● Problem requirements
Look below for the line containing "Latest health report (4KB)"; from there, print each line exactly up to and including the line containing "Connection diagnostics (5KB)", and stop.

(Records from a data source)
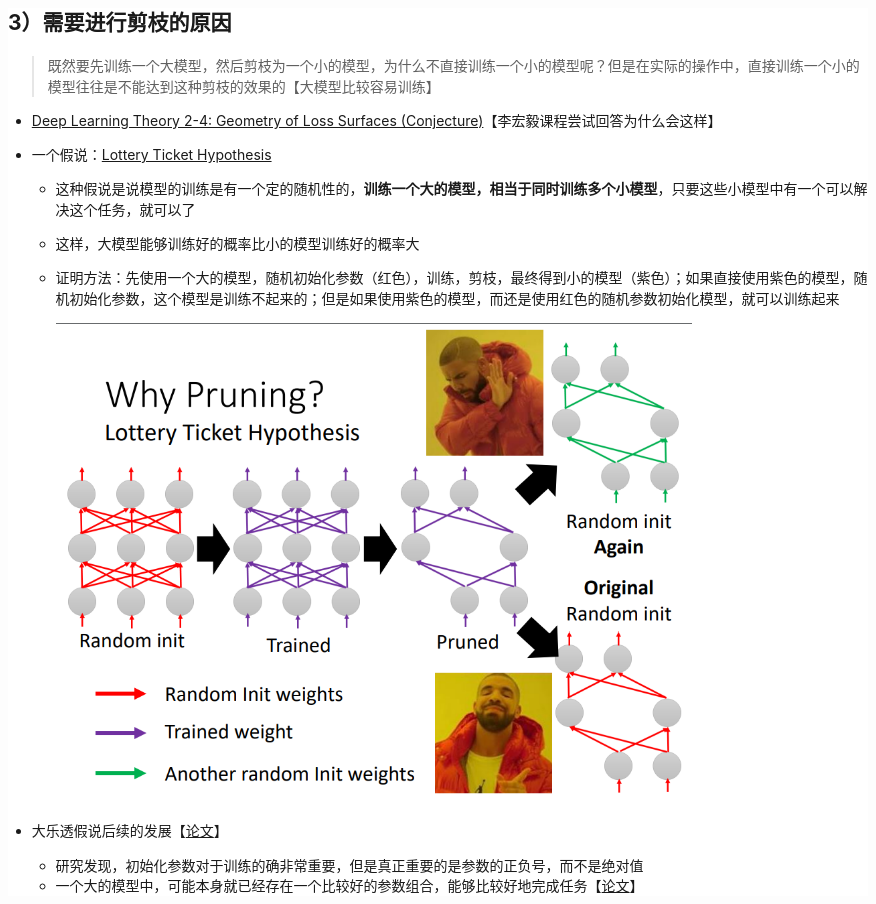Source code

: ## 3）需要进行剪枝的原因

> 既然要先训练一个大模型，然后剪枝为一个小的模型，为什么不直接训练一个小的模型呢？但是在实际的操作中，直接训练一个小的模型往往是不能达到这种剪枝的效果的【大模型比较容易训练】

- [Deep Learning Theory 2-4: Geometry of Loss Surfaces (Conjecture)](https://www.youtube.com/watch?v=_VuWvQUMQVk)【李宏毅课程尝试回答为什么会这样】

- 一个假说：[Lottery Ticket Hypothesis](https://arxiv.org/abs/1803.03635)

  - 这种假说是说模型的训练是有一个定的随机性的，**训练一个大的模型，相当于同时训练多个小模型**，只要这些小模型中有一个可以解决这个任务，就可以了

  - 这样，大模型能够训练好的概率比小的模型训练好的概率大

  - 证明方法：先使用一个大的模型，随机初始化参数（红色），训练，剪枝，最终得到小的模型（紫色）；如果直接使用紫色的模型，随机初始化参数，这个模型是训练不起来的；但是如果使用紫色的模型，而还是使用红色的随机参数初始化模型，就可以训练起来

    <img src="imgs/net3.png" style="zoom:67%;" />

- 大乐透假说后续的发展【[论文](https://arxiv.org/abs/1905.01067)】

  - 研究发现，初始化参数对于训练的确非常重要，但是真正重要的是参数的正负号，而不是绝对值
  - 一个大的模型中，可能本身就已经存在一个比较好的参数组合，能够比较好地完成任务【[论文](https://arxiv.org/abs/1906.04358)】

* * *

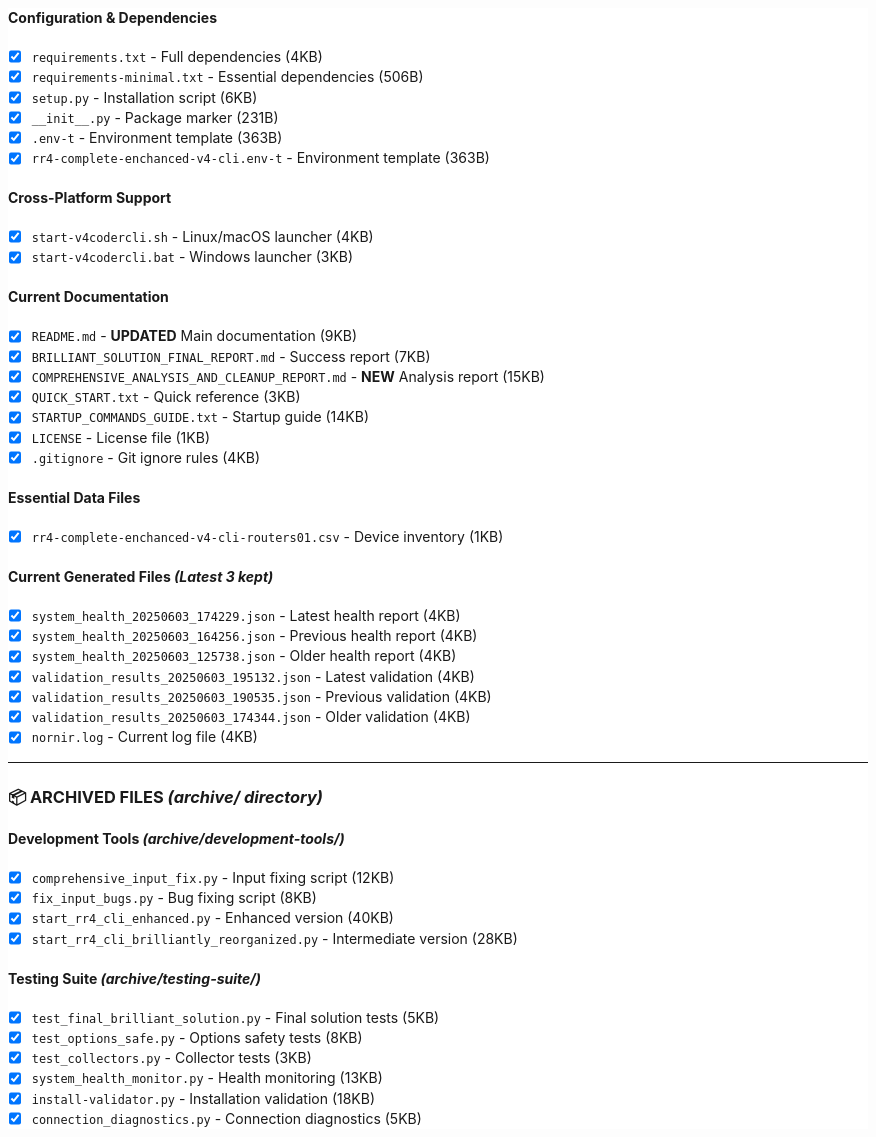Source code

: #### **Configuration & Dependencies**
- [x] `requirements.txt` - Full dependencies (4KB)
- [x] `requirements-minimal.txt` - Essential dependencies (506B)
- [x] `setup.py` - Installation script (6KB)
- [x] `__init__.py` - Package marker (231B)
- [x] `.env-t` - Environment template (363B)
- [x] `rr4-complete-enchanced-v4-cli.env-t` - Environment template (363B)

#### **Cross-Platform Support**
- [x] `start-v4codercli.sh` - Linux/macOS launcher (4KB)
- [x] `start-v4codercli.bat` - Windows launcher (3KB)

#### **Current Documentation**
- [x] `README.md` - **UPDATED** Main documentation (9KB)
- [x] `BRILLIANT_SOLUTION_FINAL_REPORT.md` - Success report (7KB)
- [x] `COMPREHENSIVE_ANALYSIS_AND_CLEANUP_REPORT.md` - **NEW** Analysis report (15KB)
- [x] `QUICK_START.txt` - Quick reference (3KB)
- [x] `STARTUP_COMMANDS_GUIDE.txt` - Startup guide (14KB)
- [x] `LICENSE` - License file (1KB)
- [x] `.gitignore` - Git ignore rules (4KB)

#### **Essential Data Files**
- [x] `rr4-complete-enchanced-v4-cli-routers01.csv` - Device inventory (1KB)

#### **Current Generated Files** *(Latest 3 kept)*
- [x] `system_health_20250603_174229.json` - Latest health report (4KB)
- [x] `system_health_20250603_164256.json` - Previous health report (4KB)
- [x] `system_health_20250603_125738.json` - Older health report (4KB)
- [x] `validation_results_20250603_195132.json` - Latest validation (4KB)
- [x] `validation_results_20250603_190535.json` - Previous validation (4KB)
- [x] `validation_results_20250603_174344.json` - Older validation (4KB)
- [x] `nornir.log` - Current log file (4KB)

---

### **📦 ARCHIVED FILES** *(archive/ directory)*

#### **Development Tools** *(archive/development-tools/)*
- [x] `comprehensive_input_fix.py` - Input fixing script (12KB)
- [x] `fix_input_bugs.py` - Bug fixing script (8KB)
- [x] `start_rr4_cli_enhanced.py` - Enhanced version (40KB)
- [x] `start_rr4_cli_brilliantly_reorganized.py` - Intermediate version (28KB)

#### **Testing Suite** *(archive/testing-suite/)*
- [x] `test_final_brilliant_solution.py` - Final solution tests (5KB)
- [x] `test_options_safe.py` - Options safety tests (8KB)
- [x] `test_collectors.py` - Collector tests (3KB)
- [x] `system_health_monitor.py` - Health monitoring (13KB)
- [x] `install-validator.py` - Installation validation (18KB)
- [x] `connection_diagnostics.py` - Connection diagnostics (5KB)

● Answer to this exercise
- [x] `system_health_20250603_174229.json` - Latest health report (4KB)
- [x] `system_health_20250603_164256.json` - Previous health report (4KB)
- [x] `system_health_20250603_125738.json` - Older health report (4KB)
- [x] `validation_results_20250603_195132.json` - Latest validation (4KB)
- [x] `validation_results_20250603_190535.json` - Previous validation (4KB)
- [x] `validation_results_20250603_174344.json` - Older validation (4KB)
- [x] `nornir.log` - Current log file (4KB)

---

### **📦 ARCHIVED FILES** *(archive/ directory)*

#### **Development Tools** *(archive/development-tools/)*
- [x] `comprehensive_input_fix.py` - Input fixing script (12KB)
- [x] `fix_input_bugs.py` - Bug fixing script (8KB)
- [x] `start_rr4_cli_enhanced.py` - Enhanced version (40KB)
- [x] `start_rr4_cli_brilliantly_reorganized.py` - Intermediate version (28KB)

#### **Testing Suite** *(archive/testing-suite/)*
- [x] `test_final_brilliant_solution.py` - Final solution tests (5KB)
- [x] `test_options_safe.py` - Options safety tests (8KB)
- [x] `test_collectors.py` - Collector tests (3KB)
- [x] `system_health_monitor.py` - Health monitoring (13KB)
- [x] `install-validator.py` - Installation validation (18KB)
- [x] `connection_diagnostics.py` - Connection diagnostics (5KB)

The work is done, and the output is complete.